**Problem:**
Each line below from the one containing "sociations de protection" through the one containing "منذ أن قمت بترحيل" is to be given again exactly, and no line outside that span.

**Data to examine:**
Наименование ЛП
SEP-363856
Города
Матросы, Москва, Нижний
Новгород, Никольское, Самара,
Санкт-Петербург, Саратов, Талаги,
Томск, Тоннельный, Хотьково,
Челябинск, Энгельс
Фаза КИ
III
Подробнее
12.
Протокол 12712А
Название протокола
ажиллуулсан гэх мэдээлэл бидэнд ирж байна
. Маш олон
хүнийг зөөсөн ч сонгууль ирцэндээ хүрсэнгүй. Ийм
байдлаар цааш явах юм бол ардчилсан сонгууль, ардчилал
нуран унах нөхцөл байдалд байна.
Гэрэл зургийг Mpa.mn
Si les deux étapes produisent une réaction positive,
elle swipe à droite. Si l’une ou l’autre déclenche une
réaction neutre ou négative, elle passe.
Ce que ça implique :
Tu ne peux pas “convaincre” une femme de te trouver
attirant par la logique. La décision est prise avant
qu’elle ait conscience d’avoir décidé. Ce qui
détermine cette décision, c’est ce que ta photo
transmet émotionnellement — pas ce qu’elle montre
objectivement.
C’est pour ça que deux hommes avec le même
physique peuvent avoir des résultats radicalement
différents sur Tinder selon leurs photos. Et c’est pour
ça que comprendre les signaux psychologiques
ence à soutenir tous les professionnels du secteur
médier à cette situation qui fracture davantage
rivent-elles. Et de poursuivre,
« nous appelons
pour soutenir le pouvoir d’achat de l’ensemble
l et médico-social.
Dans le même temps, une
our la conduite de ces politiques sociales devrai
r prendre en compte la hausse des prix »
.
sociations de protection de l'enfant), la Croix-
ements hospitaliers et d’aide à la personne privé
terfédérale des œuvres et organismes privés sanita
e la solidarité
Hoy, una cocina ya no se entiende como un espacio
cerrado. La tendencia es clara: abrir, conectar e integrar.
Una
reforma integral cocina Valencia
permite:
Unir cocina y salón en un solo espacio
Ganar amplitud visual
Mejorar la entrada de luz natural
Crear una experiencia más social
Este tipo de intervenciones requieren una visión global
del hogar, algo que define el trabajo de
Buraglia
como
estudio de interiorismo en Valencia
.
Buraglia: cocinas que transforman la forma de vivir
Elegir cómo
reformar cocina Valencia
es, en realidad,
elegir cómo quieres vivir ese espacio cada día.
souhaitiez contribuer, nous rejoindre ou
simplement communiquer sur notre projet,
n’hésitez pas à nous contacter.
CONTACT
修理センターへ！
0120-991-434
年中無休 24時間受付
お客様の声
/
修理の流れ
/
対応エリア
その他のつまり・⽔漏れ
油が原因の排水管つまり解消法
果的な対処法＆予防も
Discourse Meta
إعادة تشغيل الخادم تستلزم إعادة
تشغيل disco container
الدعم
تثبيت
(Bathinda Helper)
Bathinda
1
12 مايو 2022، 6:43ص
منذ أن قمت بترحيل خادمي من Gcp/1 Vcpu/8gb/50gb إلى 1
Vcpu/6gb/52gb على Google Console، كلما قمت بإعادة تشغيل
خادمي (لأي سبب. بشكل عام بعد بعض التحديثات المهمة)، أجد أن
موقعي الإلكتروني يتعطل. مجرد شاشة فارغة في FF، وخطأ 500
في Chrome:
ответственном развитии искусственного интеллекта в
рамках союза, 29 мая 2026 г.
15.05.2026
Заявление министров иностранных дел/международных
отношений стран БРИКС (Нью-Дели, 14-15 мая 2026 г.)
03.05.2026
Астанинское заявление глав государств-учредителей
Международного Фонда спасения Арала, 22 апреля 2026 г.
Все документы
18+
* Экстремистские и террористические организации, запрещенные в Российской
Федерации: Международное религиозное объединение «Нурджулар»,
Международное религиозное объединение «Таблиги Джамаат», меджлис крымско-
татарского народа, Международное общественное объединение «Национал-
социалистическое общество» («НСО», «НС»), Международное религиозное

**Worked solution:**
sociations de protection de l'enfant), la Croix-
ements hospitaliers et d’aide à la personne privé
terfédérale des œuvres et organismes privés sanita
e la solidarité
Hoy, una cocina ya no se entiende como un espacio
cerrado. La tendencia es clara: abrir, conectar e integrar.
Una
reforma integral cocina Valencia
permite:
Unir cocina y salón en un solo espacio
Ganar amplitud visual
Mejorar la entrada de luz natural
Crear una experiencia más social
Este tipo de intervenciones requieren una visión global
del hogar, algo que define el trabajo de
Buraglia
como
estudio de interiorismo en Valencia
.
Buraglia: cocinas que transforman la forma de vivir
Elegir cómo
reformar cocina Valencia
es, en realidad,
elegir cómo quieres vivir ese espacio cada día.
souhaitiez contribuer, nous rejoindre ou
simplement communiquer sur notre projet,
n’hésitez pas à nous contacter.
CONTACT
修理センターへ！
0120-991-434
年中無休 24時間受付
お客様の声
/
修理の流れ
/
対応エリア
その他のつまり・⽔漏れ
油が原因の排水管つまり解消法
果的な対処法＆予防も
Discourse Meta
إعادة تشغيل الخادم تستلزم إعادة
تشغيل disco container
الدعم
تثبيت
(Bathinda Helper)
Bathinda
1
12 مايو 2022، 6:43ص
منذ أن قمت بترحيل خادمي من Gcp/1 Vcpu/8gb/50gb إلى 1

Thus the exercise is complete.